[Data excerpts]

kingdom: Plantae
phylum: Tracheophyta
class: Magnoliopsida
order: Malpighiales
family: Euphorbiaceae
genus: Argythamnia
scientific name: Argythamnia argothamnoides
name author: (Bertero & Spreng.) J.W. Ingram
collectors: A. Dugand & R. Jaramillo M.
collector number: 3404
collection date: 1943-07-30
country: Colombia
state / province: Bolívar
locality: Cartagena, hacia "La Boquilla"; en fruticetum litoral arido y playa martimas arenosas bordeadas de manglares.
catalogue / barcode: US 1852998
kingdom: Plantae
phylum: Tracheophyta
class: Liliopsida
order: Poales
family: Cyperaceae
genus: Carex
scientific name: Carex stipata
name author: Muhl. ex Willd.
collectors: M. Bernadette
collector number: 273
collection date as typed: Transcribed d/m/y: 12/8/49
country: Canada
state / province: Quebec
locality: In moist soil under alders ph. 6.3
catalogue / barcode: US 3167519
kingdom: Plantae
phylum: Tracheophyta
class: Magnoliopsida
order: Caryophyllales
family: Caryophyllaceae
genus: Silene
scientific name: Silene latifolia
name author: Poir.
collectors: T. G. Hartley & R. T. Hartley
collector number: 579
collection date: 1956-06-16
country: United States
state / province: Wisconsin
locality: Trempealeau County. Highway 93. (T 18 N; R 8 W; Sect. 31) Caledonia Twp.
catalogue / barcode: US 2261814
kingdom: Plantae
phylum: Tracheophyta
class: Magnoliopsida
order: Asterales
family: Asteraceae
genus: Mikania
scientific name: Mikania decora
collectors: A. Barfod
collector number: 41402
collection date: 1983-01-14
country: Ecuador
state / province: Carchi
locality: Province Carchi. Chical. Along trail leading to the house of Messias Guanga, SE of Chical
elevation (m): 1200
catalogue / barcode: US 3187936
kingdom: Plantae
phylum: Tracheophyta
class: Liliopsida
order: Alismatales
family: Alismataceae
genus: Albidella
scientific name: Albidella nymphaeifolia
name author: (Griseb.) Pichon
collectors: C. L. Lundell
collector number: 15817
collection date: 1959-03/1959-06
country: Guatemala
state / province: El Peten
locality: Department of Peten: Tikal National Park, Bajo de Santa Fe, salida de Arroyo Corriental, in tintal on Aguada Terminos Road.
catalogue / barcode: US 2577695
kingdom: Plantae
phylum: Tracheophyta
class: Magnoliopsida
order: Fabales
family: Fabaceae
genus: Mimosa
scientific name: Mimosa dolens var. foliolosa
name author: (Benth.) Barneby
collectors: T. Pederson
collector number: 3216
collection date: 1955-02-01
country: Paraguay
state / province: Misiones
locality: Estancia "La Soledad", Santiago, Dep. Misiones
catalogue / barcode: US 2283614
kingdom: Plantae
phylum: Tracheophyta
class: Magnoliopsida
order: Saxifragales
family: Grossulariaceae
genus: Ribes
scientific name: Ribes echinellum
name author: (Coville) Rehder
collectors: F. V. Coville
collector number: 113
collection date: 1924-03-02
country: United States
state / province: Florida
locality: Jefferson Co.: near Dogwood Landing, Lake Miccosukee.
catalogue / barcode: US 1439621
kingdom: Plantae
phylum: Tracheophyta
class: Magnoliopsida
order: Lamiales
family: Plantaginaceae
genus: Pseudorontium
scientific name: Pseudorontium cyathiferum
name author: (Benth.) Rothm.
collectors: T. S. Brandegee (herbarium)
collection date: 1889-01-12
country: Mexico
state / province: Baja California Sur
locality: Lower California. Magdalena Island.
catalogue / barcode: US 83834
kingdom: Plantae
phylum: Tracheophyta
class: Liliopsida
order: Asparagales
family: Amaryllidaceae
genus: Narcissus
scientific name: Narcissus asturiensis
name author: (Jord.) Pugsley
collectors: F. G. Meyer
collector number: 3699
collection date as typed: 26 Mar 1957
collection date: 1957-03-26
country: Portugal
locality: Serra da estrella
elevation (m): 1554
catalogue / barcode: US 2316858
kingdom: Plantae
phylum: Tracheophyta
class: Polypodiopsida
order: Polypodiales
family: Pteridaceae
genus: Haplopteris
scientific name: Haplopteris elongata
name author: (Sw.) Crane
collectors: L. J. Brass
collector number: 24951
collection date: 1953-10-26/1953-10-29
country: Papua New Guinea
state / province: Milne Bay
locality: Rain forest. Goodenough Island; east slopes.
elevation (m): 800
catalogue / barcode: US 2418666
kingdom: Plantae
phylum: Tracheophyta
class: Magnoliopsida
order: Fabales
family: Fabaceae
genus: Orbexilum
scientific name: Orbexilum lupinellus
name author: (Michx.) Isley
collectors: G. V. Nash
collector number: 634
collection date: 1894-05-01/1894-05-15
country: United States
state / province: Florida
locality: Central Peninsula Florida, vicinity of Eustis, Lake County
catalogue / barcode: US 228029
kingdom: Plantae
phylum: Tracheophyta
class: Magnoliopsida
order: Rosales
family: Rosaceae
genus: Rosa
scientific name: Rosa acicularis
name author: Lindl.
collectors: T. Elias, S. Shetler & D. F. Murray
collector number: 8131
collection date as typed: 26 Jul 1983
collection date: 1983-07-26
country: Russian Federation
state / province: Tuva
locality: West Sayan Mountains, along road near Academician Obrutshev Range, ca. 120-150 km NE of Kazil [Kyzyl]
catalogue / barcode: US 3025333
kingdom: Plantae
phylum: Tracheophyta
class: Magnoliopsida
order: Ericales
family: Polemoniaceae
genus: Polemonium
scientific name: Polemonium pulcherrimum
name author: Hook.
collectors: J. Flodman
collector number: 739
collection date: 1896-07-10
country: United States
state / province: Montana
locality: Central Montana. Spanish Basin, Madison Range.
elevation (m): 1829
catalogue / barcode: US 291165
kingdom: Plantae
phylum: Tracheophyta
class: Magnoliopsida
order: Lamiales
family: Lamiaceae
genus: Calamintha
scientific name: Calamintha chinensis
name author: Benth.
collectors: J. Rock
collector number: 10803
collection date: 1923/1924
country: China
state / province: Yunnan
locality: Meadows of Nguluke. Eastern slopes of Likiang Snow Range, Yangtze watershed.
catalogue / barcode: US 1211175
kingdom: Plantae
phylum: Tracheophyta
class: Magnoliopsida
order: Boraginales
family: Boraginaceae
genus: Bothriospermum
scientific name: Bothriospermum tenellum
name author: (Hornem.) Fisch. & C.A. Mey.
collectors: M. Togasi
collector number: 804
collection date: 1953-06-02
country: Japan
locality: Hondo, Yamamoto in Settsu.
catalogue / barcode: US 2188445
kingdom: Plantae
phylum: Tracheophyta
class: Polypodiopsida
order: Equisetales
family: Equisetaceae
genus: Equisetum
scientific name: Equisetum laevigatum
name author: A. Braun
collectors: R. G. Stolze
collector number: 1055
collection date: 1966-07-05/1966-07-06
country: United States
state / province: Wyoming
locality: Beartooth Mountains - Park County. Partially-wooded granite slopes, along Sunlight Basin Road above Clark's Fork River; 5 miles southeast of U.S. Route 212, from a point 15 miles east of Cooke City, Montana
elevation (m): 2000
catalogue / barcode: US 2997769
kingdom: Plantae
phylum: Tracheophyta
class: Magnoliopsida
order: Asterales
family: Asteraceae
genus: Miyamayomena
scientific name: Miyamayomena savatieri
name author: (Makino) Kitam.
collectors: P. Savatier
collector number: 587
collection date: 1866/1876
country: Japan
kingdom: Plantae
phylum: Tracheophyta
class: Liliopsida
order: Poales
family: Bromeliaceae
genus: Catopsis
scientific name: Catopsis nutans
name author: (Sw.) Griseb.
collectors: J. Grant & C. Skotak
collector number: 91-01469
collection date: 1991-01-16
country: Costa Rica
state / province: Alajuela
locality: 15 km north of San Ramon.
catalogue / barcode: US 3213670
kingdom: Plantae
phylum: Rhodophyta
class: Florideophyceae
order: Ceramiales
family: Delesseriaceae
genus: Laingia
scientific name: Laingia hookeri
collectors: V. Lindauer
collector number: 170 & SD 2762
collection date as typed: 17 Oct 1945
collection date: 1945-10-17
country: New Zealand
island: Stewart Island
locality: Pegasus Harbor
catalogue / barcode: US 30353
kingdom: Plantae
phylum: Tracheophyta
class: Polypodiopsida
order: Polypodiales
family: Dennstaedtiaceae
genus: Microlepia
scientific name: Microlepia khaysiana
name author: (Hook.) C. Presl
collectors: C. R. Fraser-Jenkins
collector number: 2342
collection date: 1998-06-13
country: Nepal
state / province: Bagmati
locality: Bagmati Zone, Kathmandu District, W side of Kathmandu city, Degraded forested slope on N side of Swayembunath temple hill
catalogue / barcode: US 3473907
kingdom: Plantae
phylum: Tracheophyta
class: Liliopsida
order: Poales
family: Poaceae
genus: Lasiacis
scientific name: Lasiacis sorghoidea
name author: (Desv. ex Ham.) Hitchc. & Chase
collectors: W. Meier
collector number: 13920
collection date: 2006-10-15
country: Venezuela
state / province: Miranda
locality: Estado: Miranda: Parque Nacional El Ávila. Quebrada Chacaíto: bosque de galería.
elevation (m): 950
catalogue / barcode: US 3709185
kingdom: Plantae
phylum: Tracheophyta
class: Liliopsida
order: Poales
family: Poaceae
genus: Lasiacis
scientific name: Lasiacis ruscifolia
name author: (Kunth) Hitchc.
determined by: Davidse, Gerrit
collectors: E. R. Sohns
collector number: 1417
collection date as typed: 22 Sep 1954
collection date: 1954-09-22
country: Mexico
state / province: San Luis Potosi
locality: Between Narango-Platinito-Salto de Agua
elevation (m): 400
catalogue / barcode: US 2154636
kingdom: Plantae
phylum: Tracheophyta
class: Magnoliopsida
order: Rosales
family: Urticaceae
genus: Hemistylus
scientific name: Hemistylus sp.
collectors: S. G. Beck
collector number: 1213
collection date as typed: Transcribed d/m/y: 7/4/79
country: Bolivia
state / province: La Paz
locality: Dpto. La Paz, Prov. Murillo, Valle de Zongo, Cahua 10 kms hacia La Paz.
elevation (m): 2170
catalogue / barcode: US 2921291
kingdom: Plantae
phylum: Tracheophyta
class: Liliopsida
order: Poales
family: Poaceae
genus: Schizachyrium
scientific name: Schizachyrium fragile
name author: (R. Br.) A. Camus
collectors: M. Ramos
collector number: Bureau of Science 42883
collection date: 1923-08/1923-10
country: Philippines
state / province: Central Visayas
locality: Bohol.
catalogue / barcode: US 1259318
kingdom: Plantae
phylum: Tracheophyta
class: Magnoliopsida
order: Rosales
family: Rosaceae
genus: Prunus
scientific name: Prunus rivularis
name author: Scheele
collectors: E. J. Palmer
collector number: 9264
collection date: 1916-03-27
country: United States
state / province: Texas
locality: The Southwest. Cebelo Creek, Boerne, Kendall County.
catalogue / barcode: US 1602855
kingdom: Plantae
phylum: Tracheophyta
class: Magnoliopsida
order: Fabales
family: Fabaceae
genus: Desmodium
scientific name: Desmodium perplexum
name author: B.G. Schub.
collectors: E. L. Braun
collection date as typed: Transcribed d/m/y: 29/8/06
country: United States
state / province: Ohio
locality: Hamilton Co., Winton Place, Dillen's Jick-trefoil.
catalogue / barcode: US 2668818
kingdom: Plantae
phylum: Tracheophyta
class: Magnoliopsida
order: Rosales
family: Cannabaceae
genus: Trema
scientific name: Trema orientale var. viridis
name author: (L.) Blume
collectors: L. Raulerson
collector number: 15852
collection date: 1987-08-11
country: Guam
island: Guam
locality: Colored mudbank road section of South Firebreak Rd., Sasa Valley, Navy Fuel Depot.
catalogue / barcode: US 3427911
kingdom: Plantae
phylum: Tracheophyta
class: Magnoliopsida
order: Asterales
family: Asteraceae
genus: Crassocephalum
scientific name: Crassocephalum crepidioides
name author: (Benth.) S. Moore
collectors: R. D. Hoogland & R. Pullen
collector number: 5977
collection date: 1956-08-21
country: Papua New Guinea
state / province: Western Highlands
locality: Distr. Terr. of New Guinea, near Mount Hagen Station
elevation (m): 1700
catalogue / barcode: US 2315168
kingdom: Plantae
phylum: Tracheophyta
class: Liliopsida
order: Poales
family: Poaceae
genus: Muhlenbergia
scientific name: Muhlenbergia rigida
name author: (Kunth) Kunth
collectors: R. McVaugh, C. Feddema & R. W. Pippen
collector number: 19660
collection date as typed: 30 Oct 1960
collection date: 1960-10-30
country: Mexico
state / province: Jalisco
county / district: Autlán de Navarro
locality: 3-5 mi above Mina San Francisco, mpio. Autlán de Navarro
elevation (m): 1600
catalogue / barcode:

■ **WRITTEN TASK**
Return, word for word, everything in the entries above from the line containing "genus: Desmodium" down to the line containing "family: Cannabaceae", including both of those lines.

■ **EXERCISE SOLUTION**
genus: Desmodium
scientific name: Desmodium perplexum
name author: B.G. Schub.
collectors: E. L. Braun
collection date as typed: Transcribed d/m/y: 29/8/06
country: United States
state / province: Ohio
locality: Hamilton Co., Winton Place, Dillen's Jick-trefoil.
catalogue / barcode: US 2668818
kingdom: Plantae
phylum: Tracheophyta
class: Magnoliopsida
order: Rosales
family: Cannabaceae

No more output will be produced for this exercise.